Могучий Руяр обнялся по-братски с воеводой и князем, как бы делясь с помрачневшими и осунувшимися от пережитых потерь Фарлафом и Игорем своей неколебимой силой и уверенностью.
– Ведаю, княже и воевода, как тяжко на душах ваших. Ты, воевода потерял сына, а ты, княже, лишился воинов многих, только они ушли прямо в войско Свентовидово или Валльгаллу, называй, как хочешь. Такова жизнь воина – сегодня жив, завтра мёртв, и жалеть о том – пустое дело. Главное умереть достойно, чтоб тебя и друзья, и враги уважали, а родичи и соратники гордиться могли!

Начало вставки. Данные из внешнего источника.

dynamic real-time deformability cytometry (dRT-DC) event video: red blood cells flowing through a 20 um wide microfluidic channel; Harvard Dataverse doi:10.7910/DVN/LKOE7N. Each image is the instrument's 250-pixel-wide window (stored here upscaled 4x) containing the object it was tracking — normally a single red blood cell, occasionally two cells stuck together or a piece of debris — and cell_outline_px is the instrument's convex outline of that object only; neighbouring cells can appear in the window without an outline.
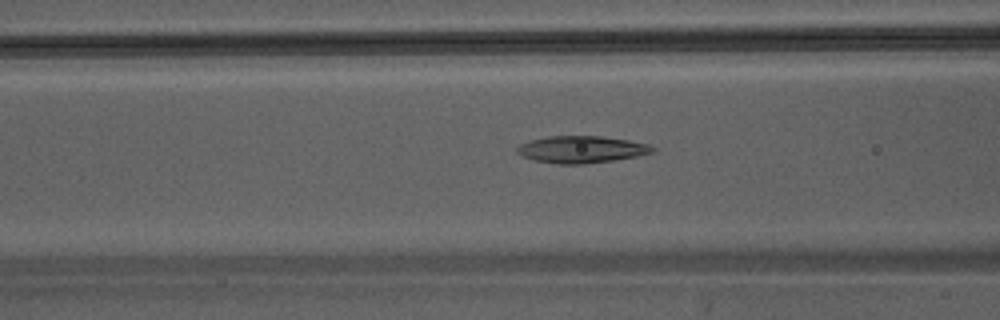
{"species": "Egyptian fruit bat (a non-hibernating species)", "species_latin": "Rousettus aegyptiacus", "temperature_condition": "warm", "stored_images_in_passage": 22, "camera_frame_rate_fps": 3000, "um_per_image_px": 0.085, "animal": {"sex": "male"}, "frame": {"image": 1, "passage_image": 4, "time_ms": 1.0, "image_size_px": [1000, 320], "cell_outline_px": [[656, 148], [652, 152], [636, 156], [612, 160], [584, 164], [556, 164], [532, 160], [516, 152], [516, 148], [520, 144], [532, 140], [548, 136], [600, 136], [628, 140], [648, 144]], "centroid_in_image_um": [49.39, 12.7], "position_along_channel_um": 117.2, "area_um2": 21.15}}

– Пусть и тебя, Руяр, хранит Великий Триглав Сварог-Перун-Свентовид! – молвил на прощанье князь.
У столицы Волжской Булгарии града Булгара всё было спокойно, и уставшие от долгой гребли против течения новгородцы пристали к берегу. Их оставалось около трёх тысяч. Раскинули стан, как всегда, чуть поодаль от пристани, на окраине града, послав воинов от каждой сотни купить, в первую очередь, вдоволь еды, оттого что в Итиле было не до пополнения запасов съестного. Посланников что-то долго не было. Вдруг по расположившимся на отдых воинам пробежал, как порыв ветра на воде, неясный шум, и почти сразу к Руяру подбежал запыхавшийся и крайне взволнованный сотник.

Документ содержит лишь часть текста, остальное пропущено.